Cornelius Dufallo: Rocking the already rocking barge (Photo courtesy of Nana Deleplanque)
This show was the fourth of a series of concerts titled Journaling, one of which was performed on this same barge last year by Cornelius “Neil” Dufallo. This was my first time ever on a barge that features concerts.
Something about the motion made me feel weird, like I had this feeling I’d be seasick during the show, but I definitely got better as the evening wore on. Prerecorded ambient strains created by Dufallo must have helped ease the strain of the rocky barge. Once Neil took the stage to perform his set, it was time to throw caution to the wind and chill, and as dusk approached, the effect of the New York skyline outside the window behind the stage absolutely added an ambiance that likely makes any programmed music romantic.
The first piece titled Introduction was one of two pieces written by him on this program, and it was a perfect opening displaying his technical style drenched in reverb and delay in the first part and kicking into a rhythmic frenzy in the second part.
Paul Brantley‘s violin d’Ingres was one of two pieces played acoustic on this program (For the show, Dufallo used two violins, one with a pickup plugged into the looping station, and another one unattached with no pickup), and proceeded to be sort of an atonal-romantic-bluegrass enigma of piece, heavily arpeggiated and aggressive. It was also one of three pieces having their world premieres at this show.
How Many Will It Take? was another premiere and a much darker piece, written by Kinan Azmeh very recently in Syria, depicting the violence of the state of the country. Looped plucking and an Eastern-style melody with a bass provided the motif for the musical interpretation of this story.
After performing his own Violin Loops I from his forthcoming Journaling CD, Dufallo then premiered Tim Hodgkinson‘s microtonal acoustic piece Landscape Theory of Mind for Violin Solo.
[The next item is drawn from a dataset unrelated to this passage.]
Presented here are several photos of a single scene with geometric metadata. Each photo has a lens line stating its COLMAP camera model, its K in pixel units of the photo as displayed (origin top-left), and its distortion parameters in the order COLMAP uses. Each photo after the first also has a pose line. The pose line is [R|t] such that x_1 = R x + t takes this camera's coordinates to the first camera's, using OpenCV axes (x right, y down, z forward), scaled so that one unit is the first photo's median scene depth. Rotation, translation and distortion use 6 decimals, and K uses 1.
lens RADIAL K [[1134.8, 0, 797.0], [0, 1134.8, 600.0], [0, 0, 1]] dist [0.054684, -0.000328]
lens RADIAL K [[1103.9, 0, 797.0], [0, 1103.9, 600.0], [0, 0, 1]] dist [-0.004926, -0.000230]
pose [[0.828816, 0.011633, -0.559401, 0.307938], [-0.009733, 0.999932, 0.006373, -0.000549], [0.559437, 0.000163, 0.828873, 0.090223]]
Utilizing the stick side of the bow for the first part, Dufallo provided another dark and dynamic performance, and even plucked the violin sans bow like a mandolin for what seemed like a whole section of the piece before bringing it to a fever pitch with furious spiccato at its conclusion.
Bassist-composer Patrick Derivaz joined Cornelius onstage for a fabulous duet (and the only one on a program of all solo pieces) on his composition Glissades, where Dufallo used more stick-bowing. The piece was originally created for their collaborative album Bass Violin.
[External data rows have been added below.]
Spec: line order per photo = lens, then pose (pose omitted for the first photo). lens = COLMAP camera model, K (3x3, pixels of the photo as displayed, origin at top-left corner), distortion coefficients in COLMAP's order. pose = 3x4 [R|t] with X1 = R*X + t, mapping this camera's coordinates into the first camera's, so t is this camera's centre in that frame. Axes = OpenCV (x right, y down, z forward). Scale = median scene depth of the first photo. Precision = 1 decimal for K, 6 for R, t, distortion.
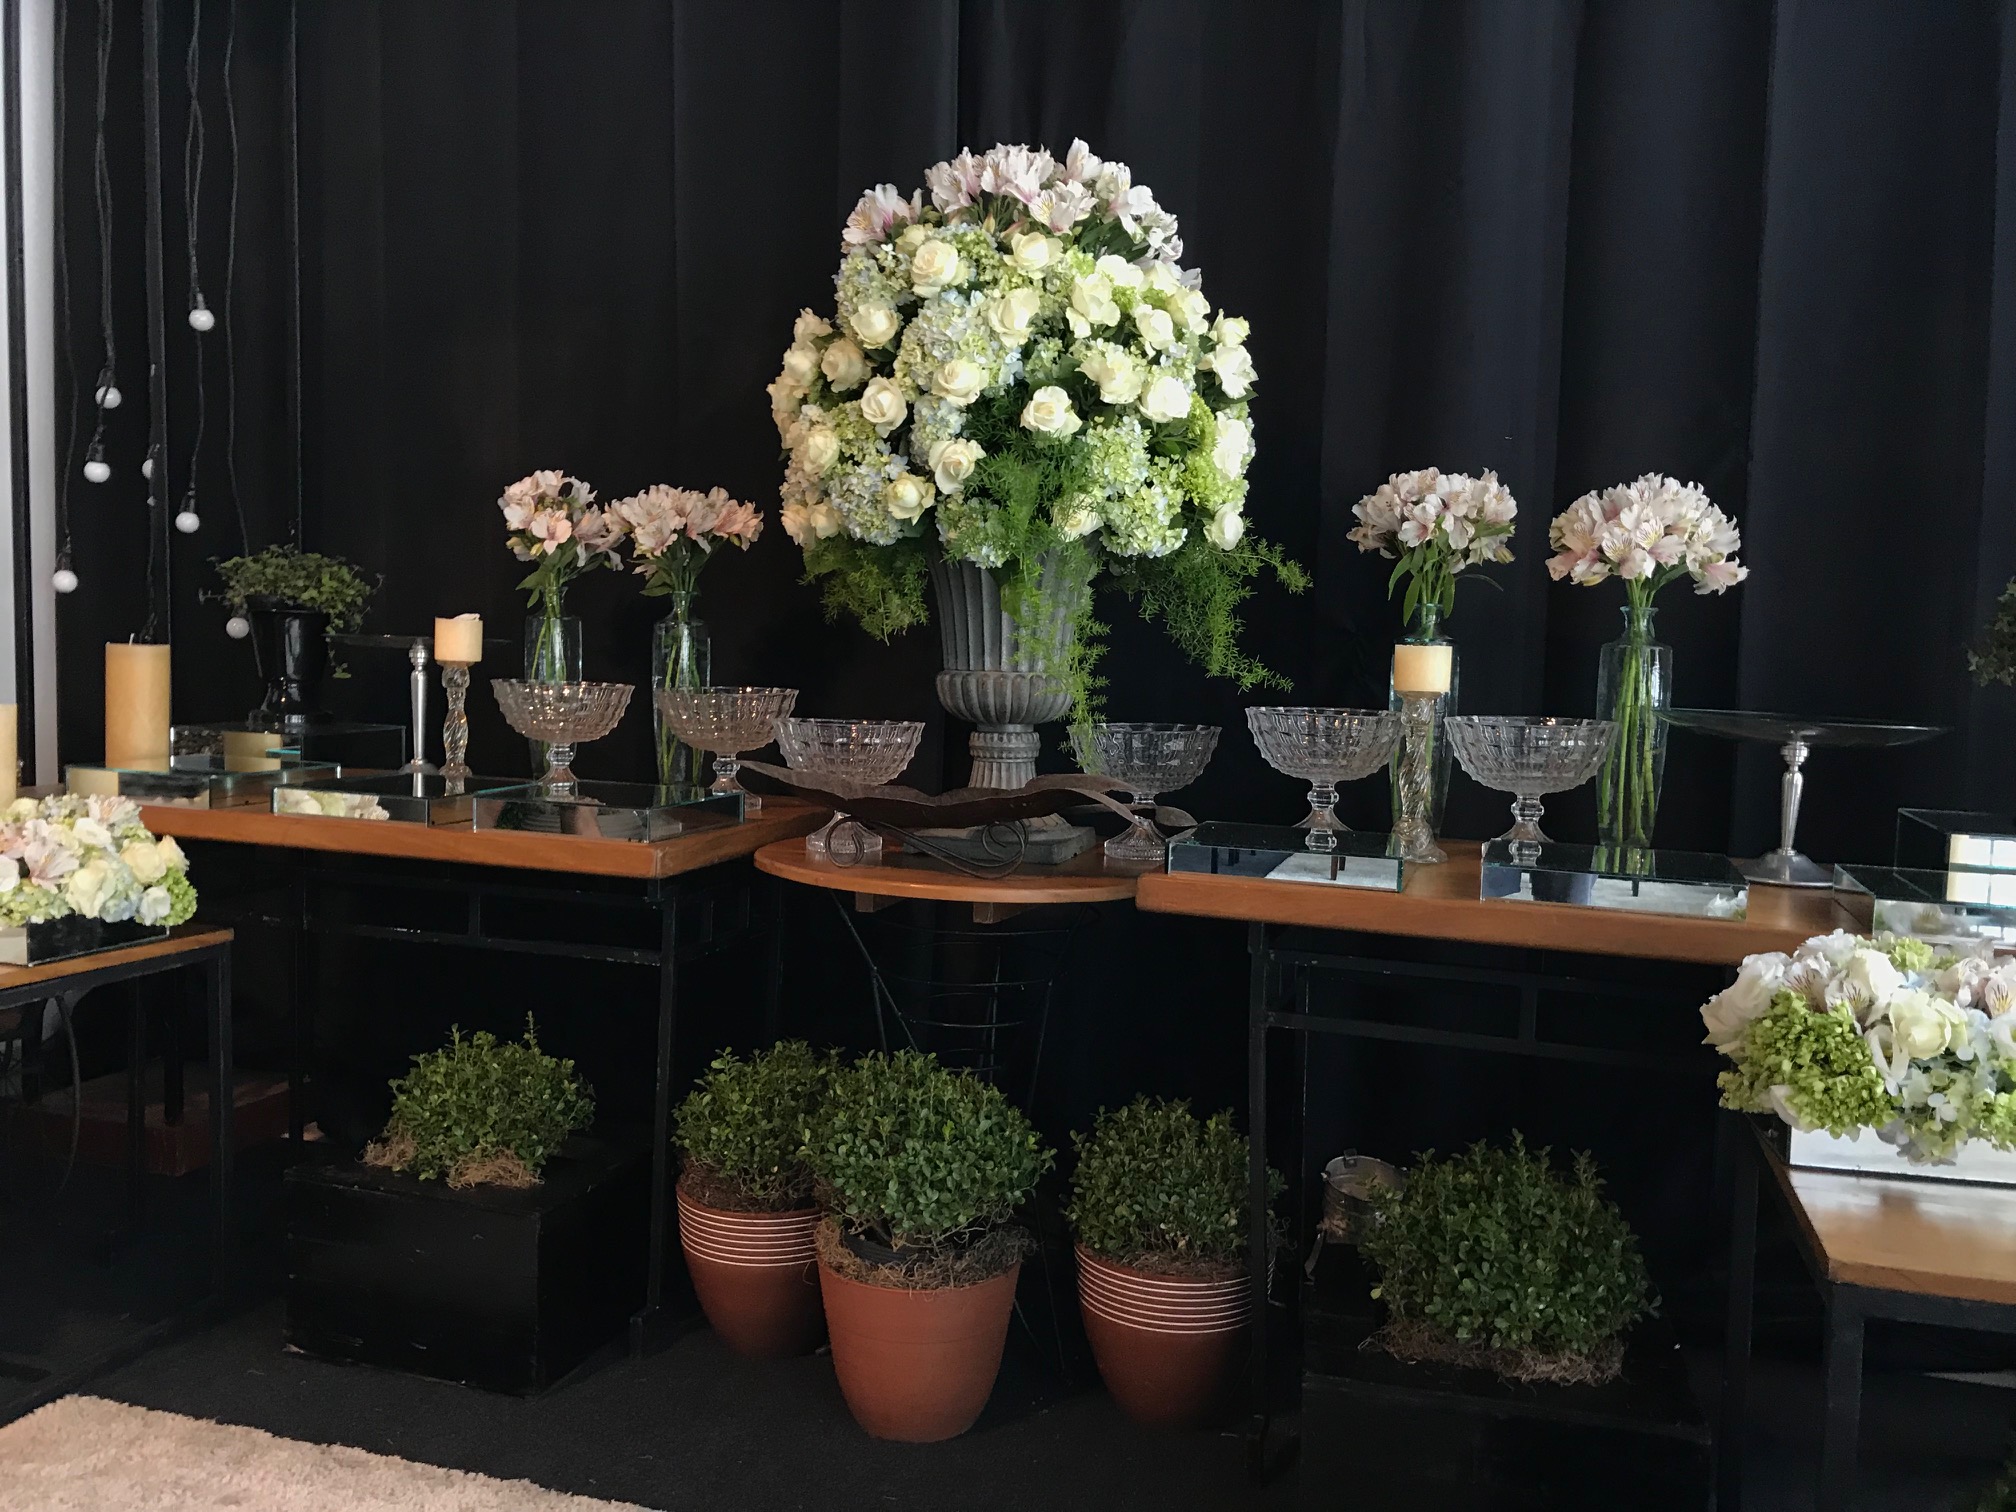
lens RADIAL K [[1690.4, 0, 1004.9], [0, 1690.4, 778.6], [0, 0, 1]] dist [0.005796, 0.007335]
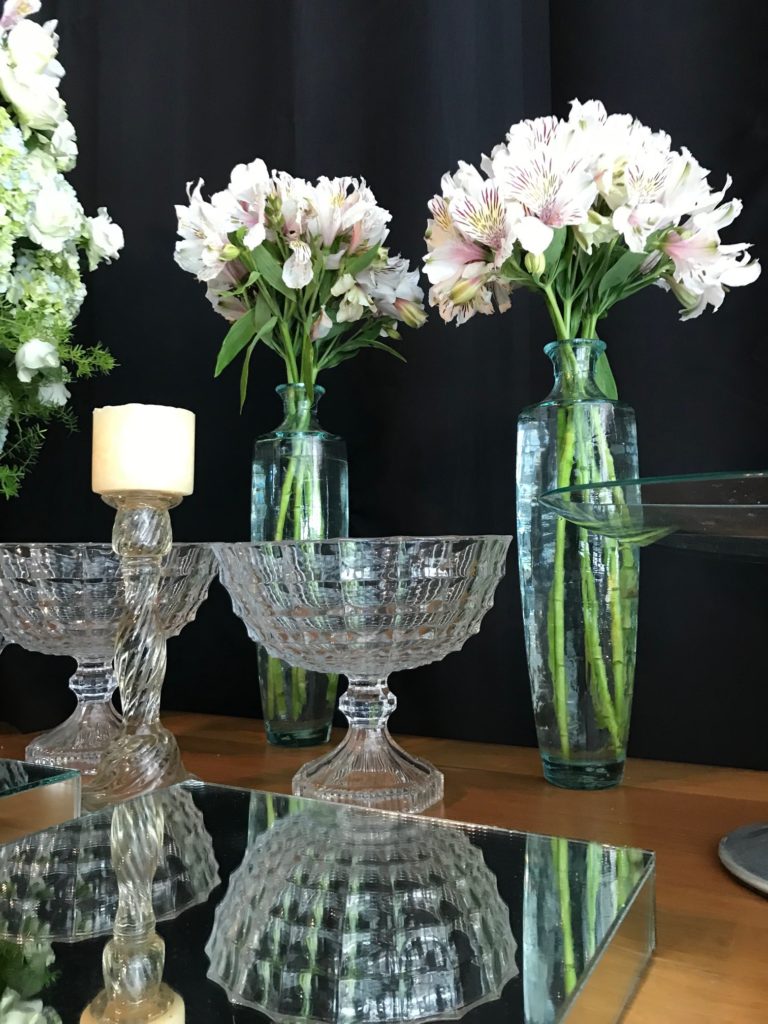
lens RADIAL K [[840.4, 0, 384.5], [0, 840.4, 467.4], [0, 0, 1]] dist [0.047387, -0.001044]
pose [[0.984558, -0.062691, -0.163450, 0.364885], [0.030571, 0.980903, -0.192078, -0.003573], [0.172370, 0.184115, 0.967673, 0.729744]]
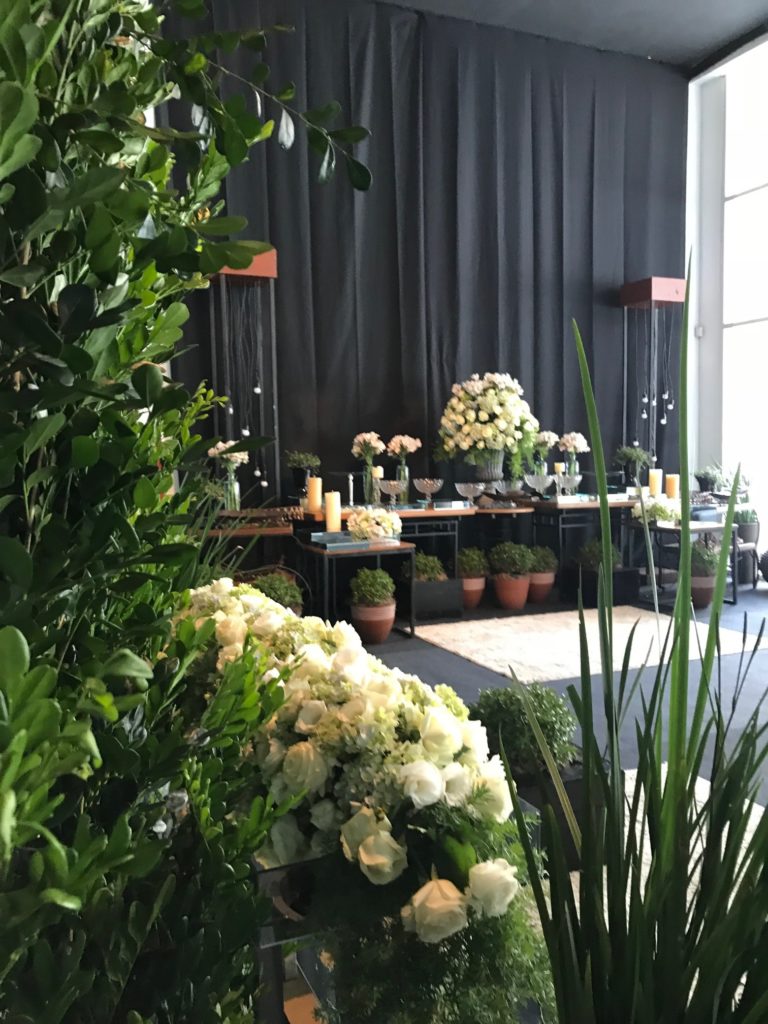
lens RADIAL K [[838.1, 0, 384.0], [0, 838.1, 512.0], [0, 0, 1]] dist [0.058051, -0.001778]
pose [[0.755764, -0.086733, 0.649075, -2.094908], [0.088640, 0.995617, 0.029830, -0.050506], [-0.648817, 0.034990, 0.760139, -0.808064]]
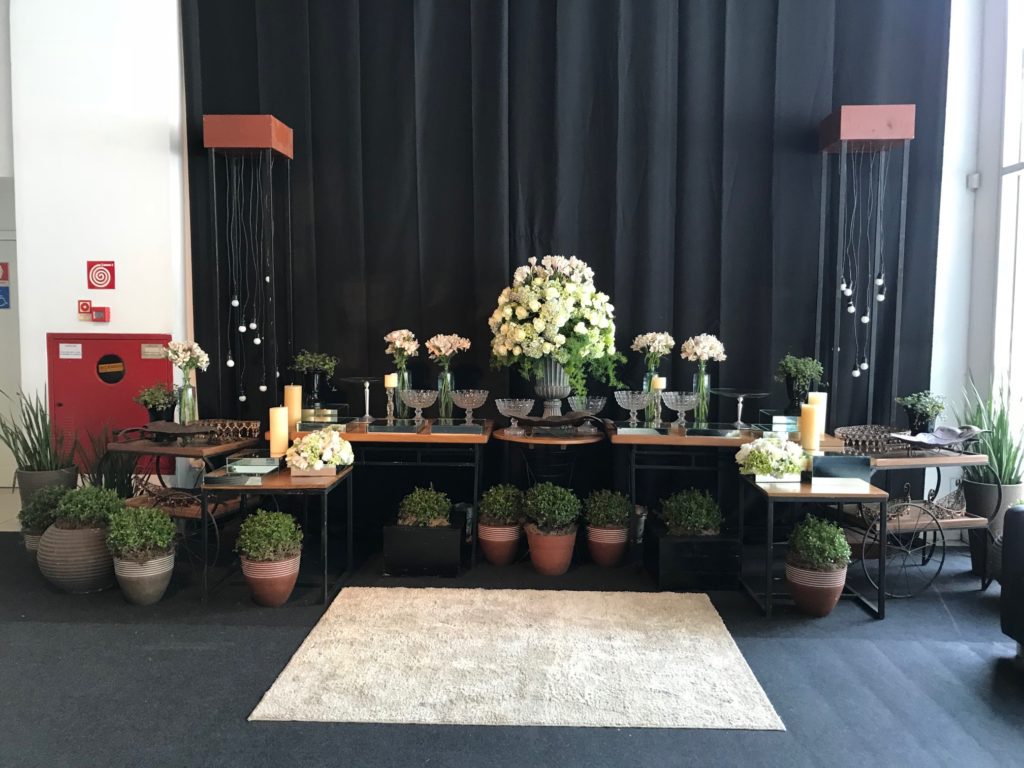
lens RADIAL K [[859.1, 0, 512.0], [0, 859.1, 384.0], [0, 0, 1]] dist [0.048721, -0.000864]
pose [[0.964540, -0.043327, 0.260358, -0.661636], [0.043350, 0.999044, 0.005657, -0.089091], [-0.260354, 0.005830, 0.965496, -0.973501]]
I think the best thing I can say about Cornelius Dufallo is that he uses effects in such a way that it is not a distraction from such a beautiful instrument–Not that I ever thought he would allow that, and looping is a bit more common now in new music, but normally its presence is so heavily threaded in the framework that you could never imagine new music for violin without it.
The recorded effect of real dialogue from death-row criminals used throughout on Jacob TV‘s GRAB IT made it an explicitly hardcore tour-de-force as Dufallo used a click-track (for his ears only) to match the complex rhythms of the sharply punctuated voice samples, and though the piece seemed to be in several lengthy sections that made it feel a bit nightmarish, its complexity made for compelling listening. The pause before the piece crashed back in again for its last phrase made you think you were going to hear a whole other fearful section.
The show concluded with Svjetlana Bukvich‘s Before & After The Tekke, where a dark romantic sound seems to be where the piece is coming from. Inspired by a book about a Bosnian dervish monastery, the piece brings the world of Bosnian Christian Orthodox idioms together with the sounds of urban New York as hip-hop elements are ushered in at the piece’s second half.